Sources for finding collaborative partners can be both formal and informal. There are several places that one could go to find out who is doing what research, and in the process, identify possible partners for collaboration.
At the institutional level, there is the Research Expertise at UT Arlington page. You can search by various profiles, including expertise, or the UTA Faculty Profiles.
In some databases you can also see who the most prolific authors on various topics are.
- Researcher ID, a module in Web of Science, is a database of researchers from around the world who have published in the journals indexed in its database.
- Pivot - (subscription needed) - From Community of Scholars
- ISI Highly Cited - Search this database to identify the researchers who are the most highly cited within each category for the period 1981-2008. (free database; last updated February 11, 2009)
There are also free sources that one can use to find collaborators in one's field.

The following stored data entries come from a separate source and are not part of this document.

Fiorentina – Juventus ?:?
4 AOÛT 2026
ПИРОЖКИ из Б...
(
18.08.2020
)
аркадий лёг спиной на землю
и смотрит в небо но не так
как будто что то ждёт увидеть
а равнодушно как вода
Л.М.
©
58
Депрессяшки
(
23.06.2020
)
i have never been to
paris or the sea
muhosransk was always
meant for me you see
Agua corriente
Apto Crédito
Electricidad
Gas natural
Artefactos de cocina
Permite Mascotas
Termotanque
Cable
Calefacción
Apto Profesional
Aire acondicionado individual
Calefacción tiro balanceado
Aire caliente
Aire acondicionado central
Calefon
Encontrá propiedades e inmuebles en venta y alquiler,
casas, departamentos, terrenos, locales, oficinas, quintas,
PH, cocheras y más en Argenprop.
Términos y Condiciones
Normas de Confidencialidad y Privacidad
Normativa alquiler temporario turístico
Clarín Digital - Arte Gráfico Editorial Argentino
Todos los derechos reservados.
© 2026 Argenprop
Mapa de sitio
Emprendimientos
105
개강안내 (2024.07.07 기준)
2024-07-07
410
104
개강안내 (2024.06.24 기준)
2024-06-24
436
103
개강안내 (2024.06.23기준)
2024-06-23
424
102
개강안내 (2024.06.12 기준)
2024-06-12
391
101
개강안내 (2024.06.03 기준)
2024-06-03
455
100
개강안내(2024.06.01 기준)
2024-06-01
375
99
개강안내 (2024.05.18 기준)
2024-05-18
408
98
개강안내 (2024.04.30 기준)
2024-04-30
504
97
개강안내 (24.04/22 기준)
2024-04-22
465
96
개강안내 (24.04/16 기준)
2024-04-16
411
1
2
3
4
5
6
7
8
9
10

Some of these are social networking sites for scholars, or blogs written by researchers/scholars.
- Google Scholar - "...helps you find relevant work across the world of scholarly research."
- LinkedIn - "...world’s largest professional network on the Internet with more than 150 million members in over 200 countries and territories."
- Mendeley - "...a free reference manager and academic social network that can help you organize your research, collaborate with others online, and discover the latest research." -- from the Mendeley website
- academia.edu - "...a platform for academics to share research papers. The company's mission is to accelerate the world's research." -- from Academia.edu website
- Blogs - scholars are using academic blogs to connect with colleagues around the world, and to share their expertise.